After 1285, the common law developed steadily along conservative lines. As the
government became stronger, the Royal courts increased in importance and prestige,
and gradually took away all business form the barons’ feudal courts.

Medieval courts:
There were four main types of court in the Middle Ages:
(a) Communal courts, applying local customary law, e.g. shire or county courts, and
hundred or parish courts. These declined in importance as common law spread.
(b) Feudal courts, held by feudal lords for their tenants, e.g. baronial courts and
manorial courts. These also decayed as the common law expanded. Fines levied by
these courts went largely into the landlords’ pockets. The landlords therefore bitterly
resisted the competition and expansion of common law; their concern to maintain
their interests is apparent in the Magna Carta (particularly chapter17, which fixed
the location of some of the courts at Westminster).
(c) Ecclesiastical courts, dealing with the discipline of the clergy, matrimonial and
testamentary matters.
(d) Royal courts.

Edward II (1307-1327)

Edward III (1327-1377)

Edward III was a majestic figure who loved the pomp and pageantry of war and chivalry,
delighting in palaces, costly feasts and elaborate tournaments, which were jousts or
encounters between two knights, fought according to rules. They were held in open
fields surrounded by galleries for spectators. The ladies of the court, who attended the
tournaments, added a note of romance and helped to civilize jousting by turning it into a
means of winning honour for one’s lady. Chivalry –a social and moral code of knightly
behaviour- laid stress on disinterested bravery, on honour, virtue and courtesy, and on
devotion to the service of a lady as her attendant and champion. It was set forth in
romances about King Arthur and his Round Table (For further details, see the notes on
the Anglo-Saxons). As a matter of fact, however, this code of chivalry had little relation
to daily life, for the position of women was low and they were often beaten and
maltreated, while the marriage of an heiress was a matter of business and diplomacy.

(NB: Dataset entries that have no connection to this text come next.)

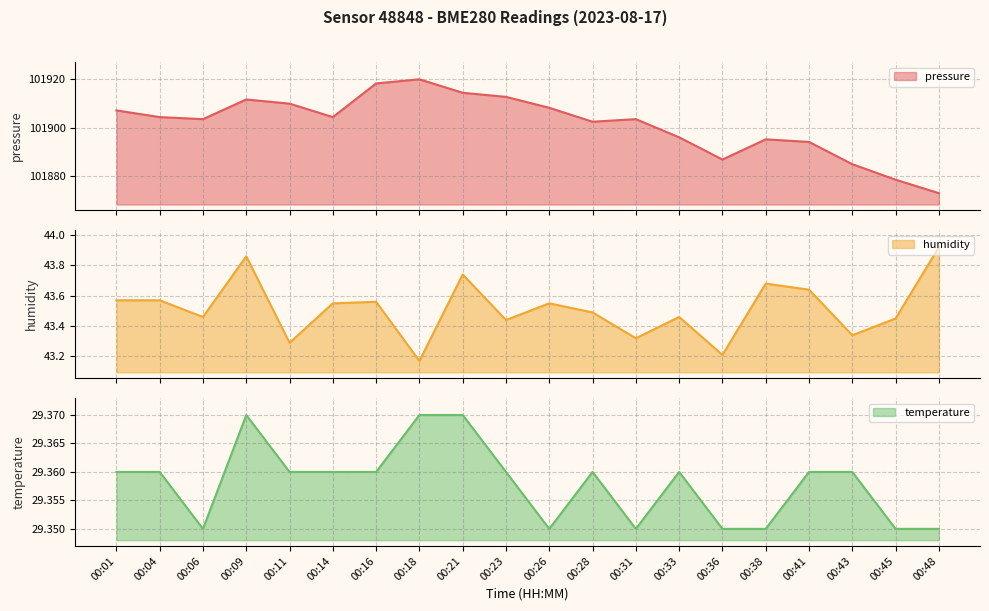

What is the spread (max minus min) of values at 00:26?

101878.8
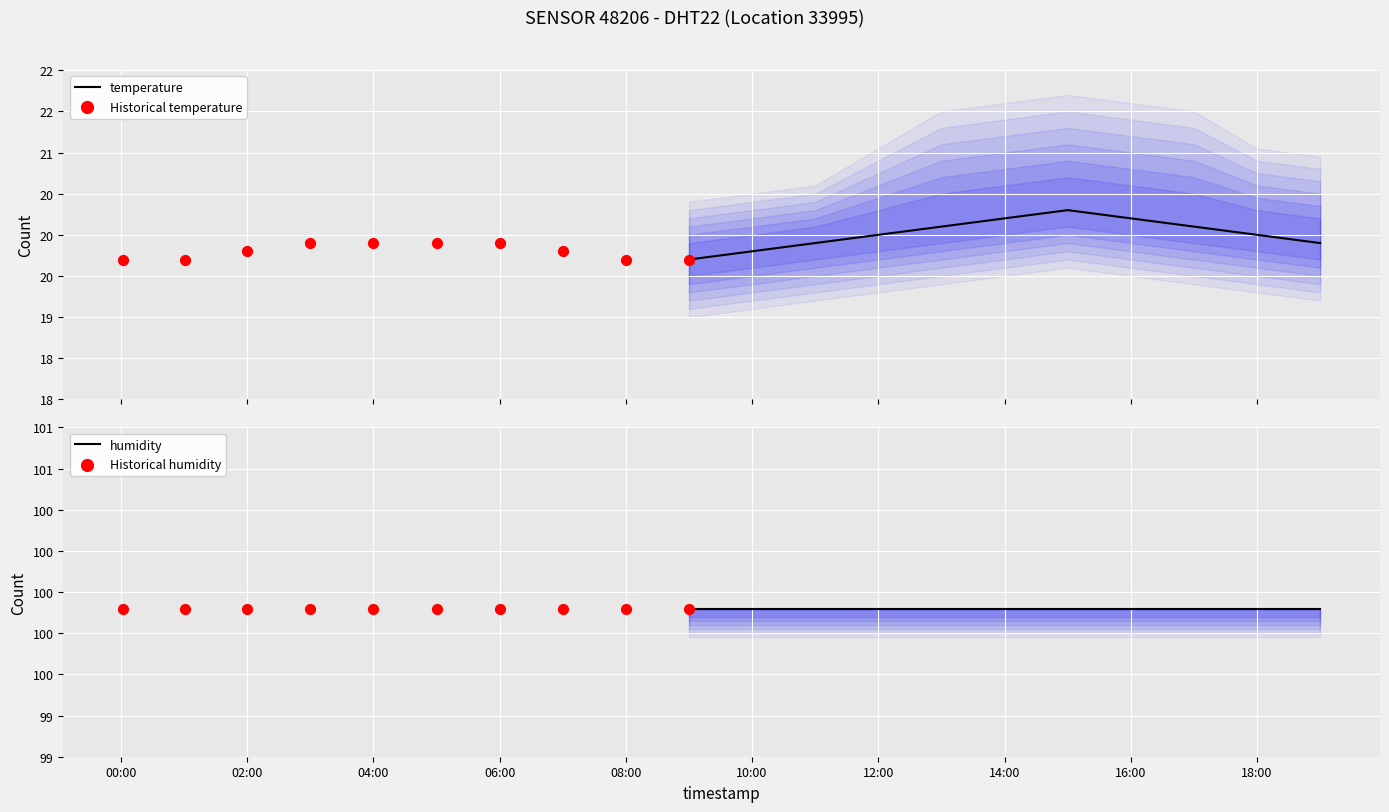

Which series has the largest Y range (max minus min)?

temperature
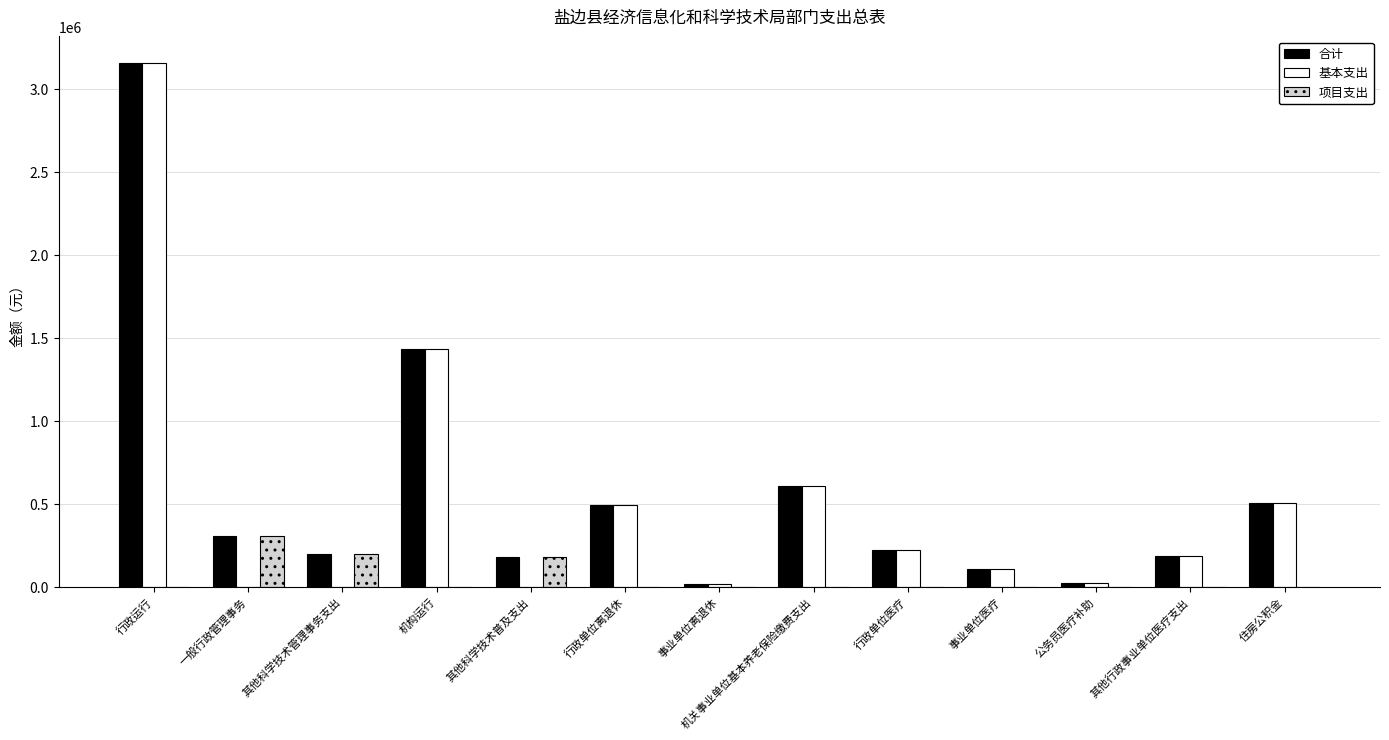

What is the sum of the 基本支出 values at 其他行政事业单位医疗支出 and 机关事业单位基本养老保险缴费支出?

792756.2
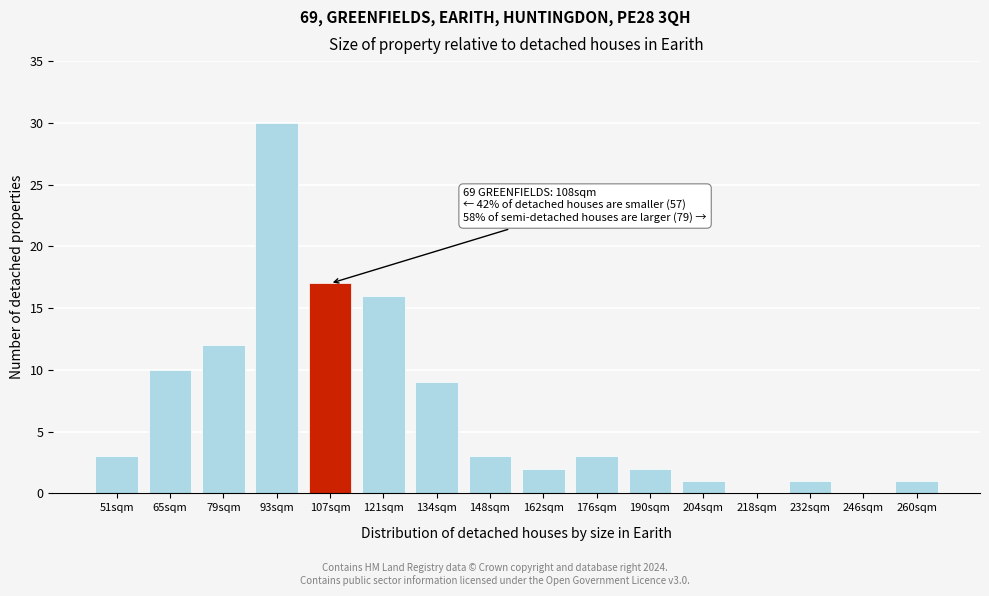

Reading left to right, what are all the values shown in this chart?

51sqm=3	65sqm=10	79sqm=12	93sqm=30	107sqm=17	121sqm=16	134sqm=9	148sqm=3	162sqm=2	176sqm=3	190sqm=2	204sqm=1	218sqm=0	232sqm=1	246sqm=0	260sqm=1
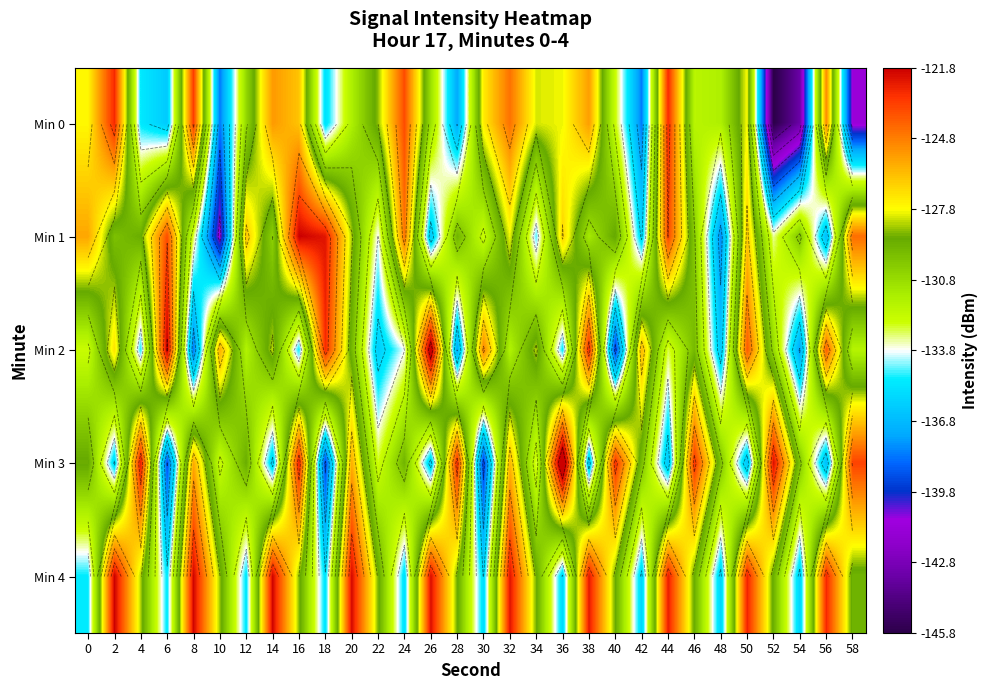

Which has a higher value, 16 or 48?

16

The reign of Edward III was also characterized by the first part of the Hundred Years’
War with France, in which the upper classes followed the King trying to seek financial
profit as well as honour and renown. In 1337 excuses for fighting France were not hard
to find since there were economic and political issues that brought about hostility
between the two countries. But one suspects that Edward and his magnates, inspired
by high spirits and material greed, were ready to employ any excuse that served their
turn.

We must also remember that the King’s participation in this war gave the House of
Commons an excellent opportunity to gradually increase its power and rights. (For more
details, see the notes on the rise of Parliament).

Richard II (1377- 1399)


Richard was deposed by his cousin Henry Bolingbroke when he seized Henry’s
inheritance (his lands and nobility title) from his father the Duke of Lancaster (the King’s
uncle), something that Henry obviously refused to accept.